Start of EXCERPTED PASSAGE

Tuesday 2 November 2010

FRIGHTENED? NEIGH!!

It would be interesting to know how many of the hoorays who have objected to the proposed Lenchwick Windfarm on behalf of their horses actually read British Horse, the official magazine of the British Horse Society (BHS).

BHS Scotland had a superb awayday in September when representatives of the access committee and riders' access groups visited Europe's largest wind farm at Whitelee, near East Kilbride, to investigate equine usage.

As the article in the Oct/Nov edition of the magazine goes on to tell us, 'Delegates were met by three horses and their riders from nearby Meadowhead Farm Riding School. They shared their experience of living adjacent to Whitelee and discussed the new and exciting opportunities that Whitelee Windfarm brings to this busy riding school.'

New? Exciting? Did they interview the horses?

End of EXCERPTED PASSAGE
Start of STORED RECORDS

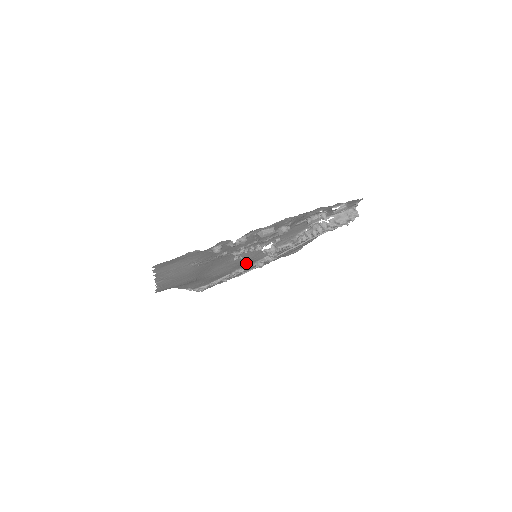
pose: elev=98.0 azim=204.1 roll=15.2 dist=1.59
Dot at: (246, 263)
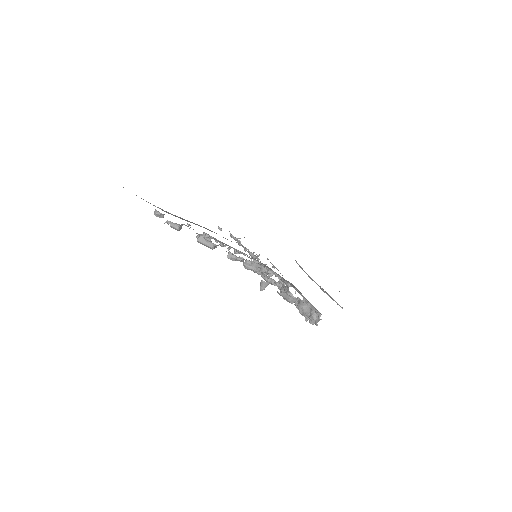
Dot at: occluded
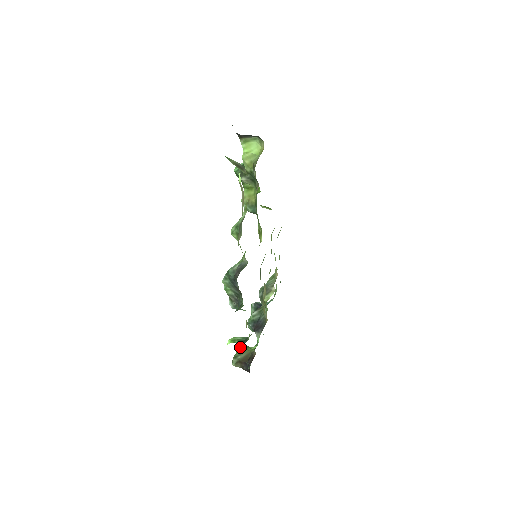
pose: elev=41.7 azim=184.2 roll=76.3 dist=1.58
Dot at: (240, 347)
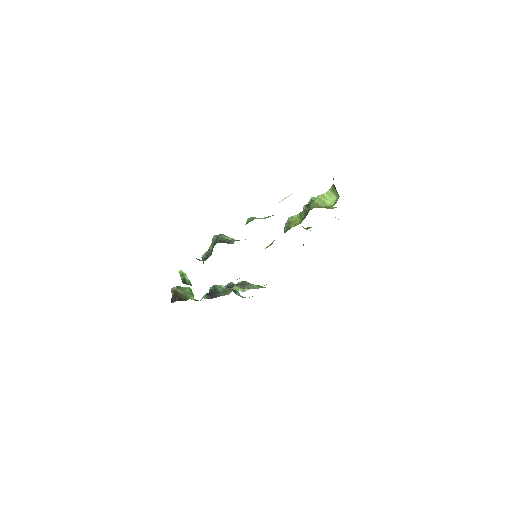
Dot at: (189, 287)
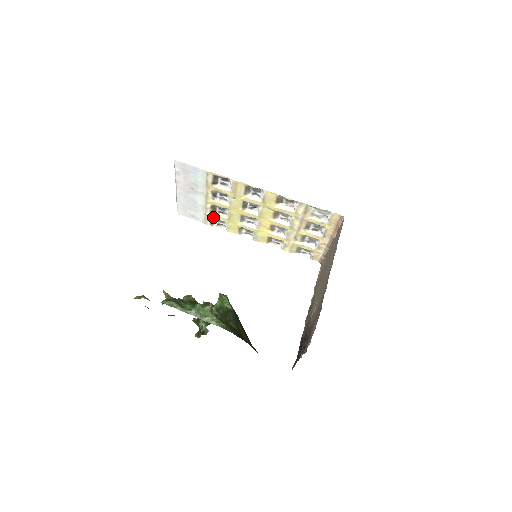
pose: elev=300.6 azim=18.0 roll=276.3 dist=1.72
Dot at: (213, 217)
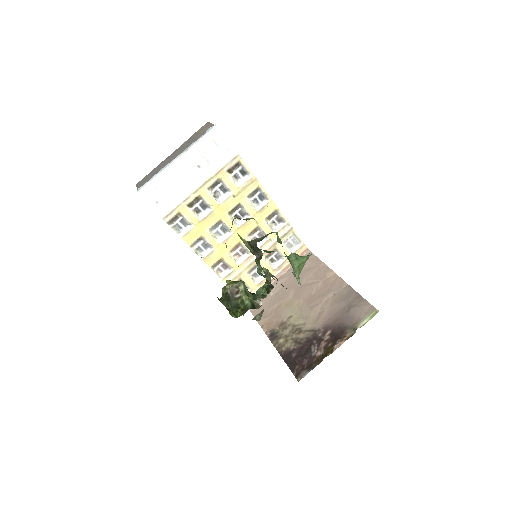
Dot at: (182, 213)
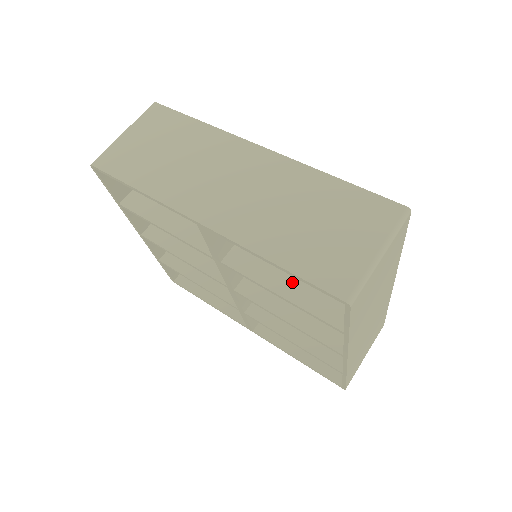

End of STORED RECORDS

** EXERCISE **
Carry on the post about horses and the proposed Lenchwick Windfarm, starting after its final line, "Did they interview the horses?"

** TASK RESULT **
Well, according to one of our local nookies (who hasn't ridden a horse in years), the creatures are flighty things and will almost certainly be spooked by a wind turbine a bit of a distance away. The very first objection to the Lenchwick planning application came from someone - not very local - who seemed to feel that horses are more important than society or the planet, because they're more sensitive (or at least their riders are). So, obviously, horses and windfarms don't mix.

Or, rather, they do. Very happily. The first windfarm built in the UK - Delabole - also has a stud and riding stables on site. The owner often rides his horses round the windfarm. An early windfarm. Blades much closer to the ground.

And what's this - BHS Scotland Development Officer, Helene Mauchlen, says 'Wind farms are an increasing feature of rural life and many people are already enjoying satisfying and safe horse riding access around them.'

What? No horses rearing, panicking, running amok at the mere sight of a turbine? That can't be right, surely!

Well, actually, it's true. It's not horses who don't like windfarms, it's (some of) their owners - who, like the other nimbies involved in this fraudulent travesty, objecting to windfarms, would rather use their children, their animals or their elderly relatives to advance their cause than admit that they're just selfish and stupid.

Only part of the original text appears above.